Block Contract Requests from Specific Individuals

The block action in SAMT prevents a specific individual from being associated for full support access to a contract when they request access from Cisco. Software-download-only access cannot be blocked if it is available on the contract. The blocked contract remains inaccessible for support in the individual's profile until a SAMT Admin unblocks it in SAMT.

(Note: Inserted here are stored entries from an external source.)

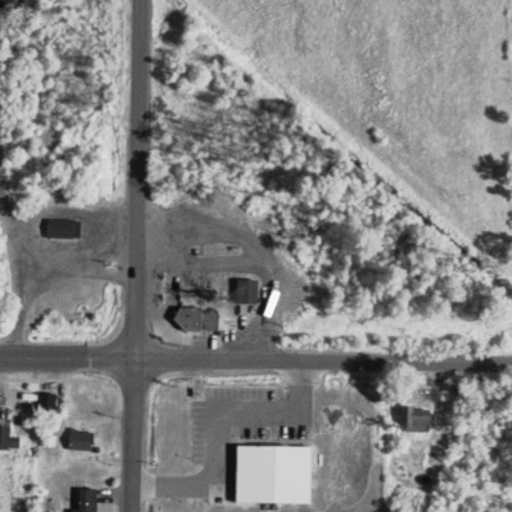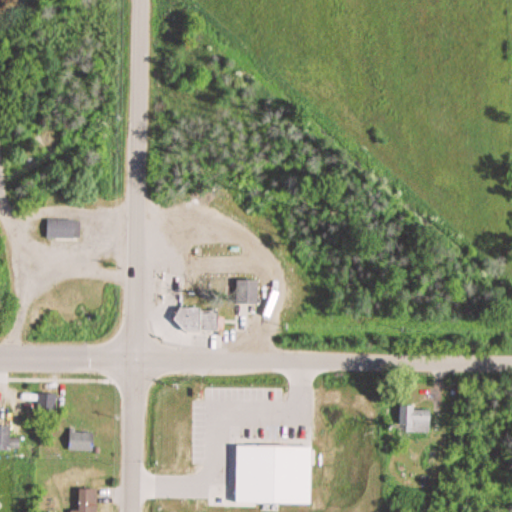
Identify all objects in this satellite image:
road: (141, 180)
building: (65, 228)
building: (200, 319)
building: (204, 320)
road: (255, 360)
building: (48, 404)
building: (0, 411)
building: (407, 415)
road: (136, 436)
building: (9, 441)
building: (83, 442)
building: (89, 500)
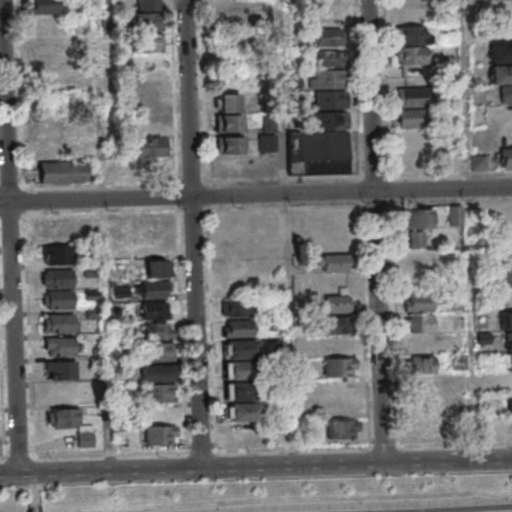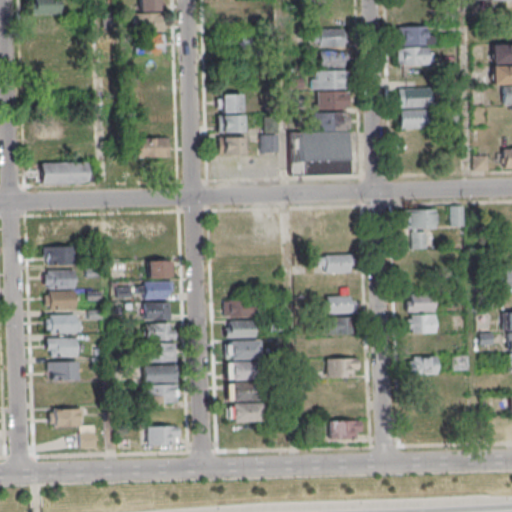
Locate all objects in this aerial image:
building: (148, 5)
building: (44, 7)
building: (47, 8)
building: (231, 14)
building: (146, 21)
building: (330, 37)
building: (147, 43)
building: (411, 44)
building: (233, 45)
building: (501, 53)
building: (330, 58)
building: (502, 80)
building: (293, 82)
building: (147, 84)
building: (412, 96)
building: (229, 102)
building: (411, 118)
building: (229, 123)
building: (52, 128)
building: (322, 128)
building: (267, 142)
building: (230, 144)
building: (150, 147)
building: (506, 157)
building: (478, 162)
building: (61, 171)
road: (255, 197)
building: (455, 215)
building: (417, 225)
road: (471, 229)
building: (55, 230)
road: (381, 231)
road: (285, 233)
road: (195, 234)
road: (102, 235)
road: (14, 237)
building: (56, 254)
building: (507, 257)
building: (419, 261)
building: (333, 263)
building: (156, 269)
building: (56, 278)
building: (506, 278)
building: (154, 289)
building: (56, 299)
building: (418, 302)
building: (338, 304)
building: (235, 308)
building: (153, 310)
building: (59, 322)
building: (418, 323)
building: (335, 325)
building: (236, 328)
building: (508, 329)
building: (155, 331)
building: (419, 344)
building: (57, 346)
building: (339, 346)
building: (237, 348)
building: (156, 352)
building: (420, 364)
building: (338, 367)
building: (58, 370)
building: (237, 370)
building: (157, 383)
building: (238, 391)
building: (508, 394)
building: (239, 412)
building: (71, 425)
building: (422, 426)
building: (340, 429)
building: (157, 435)
road: (255, 448)
road: (450, 460)
road: (30, 464)
road: (209, 468)
road: (15, 474)
road: (31, 479)
road: (31, 493)
road: (31, 507)
road: (480, 510)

SAMT Administrators are notified of different events that they should be aware of and/or act as needed.

  • Cisco Profile Updates
    When a user updates their company affiliation in their Cisco profile, SAMT Admins managing any contracts the user accesses are notified. Admins should review these notifications and adjust or remove the user's support access as necessary.
  • Updates by Cisco
    When Cisco grants or removes access, SAMT Admins of the contracts are notified who received the access and to which contract(s). SAMT Admins should review these notifications and take appropriate action to remove or adjust support access to their contracts, as needed.
  • Peer SAMT Administrator Notifications
    When a peer SAMT Administrator performs actions in SAMT such as adding and removing access or onboarding or offboarding other Admins, notifications are issued. SAMT Admins should contact each other with any questions about the transactions.
  • Requests Pending Review and Cancelled
    All access requests should be reviewed and processed within 24 to 48 hours of receipt in SAMT. SAMT Admins are notified of pending requests, and a reminder is sent if any requests are pending for a week or more. Requests not processed within 28 days are automatically canceled, with notifications sent to both requestors and SAMT Admins. Timely processing is crucial as urgent technical support might be delayed without necessary access.
  • Messages and Reminders
    Cisco users may send messages from their Cisco profiles to administrators of a contract. These messages are issued to all SAMT Administrators of the contract. SAMT Admins should review the notifications and act, if needed.
  • Revalidation Notifications
    SAMT Admins must revalidate users with Bill-To ID support access every six months and contract access annually. Notifications are sent 30 days, 15 days, and one day before the revalidation due date. SAMT BID Admins can't associate users with "overdue" contracts or Bill-To IDs but can remove users. Access is removed for users whose parent company differs from the Bill-To ID's parent company, with notifications sent to affected users and SAMT Admins. SAMT Admins should review the users with access to their contracts and/or Bill-To IDs regularly. Failure to do so may result in data exposure and a high risk of fraud.

Notifications Explained

 

  • Tell Cisco that an Individual has Left My Company
    When an individual leaves a company, it's important to remove their access to the company's support contracts to prevent data breaches and fraud. If a SAMT Admin should notify Cisco by using the "Contact Cisco" link found in the help section of SAMT. The help button is located at the top right corner of the SAMT homepage, marked by a blue question mark. Click on the question mark, then select "Contact Cisco," to open a contact form with various topics to choose from. Choose "Notify Cisco that an individual has left my company" and provide relevant information in the fields that appear. Cisco Agents will review the submission and adjust the user's access accordingly.
  • Tell Cisco about Unauthorized Support Access/Usage
    If ever a SAMT Admin has reason to believe that an individual is completing or attempting unauthorized actions, they may submit this information and all relevant details to Cisco here. We will review the information and act as necessary.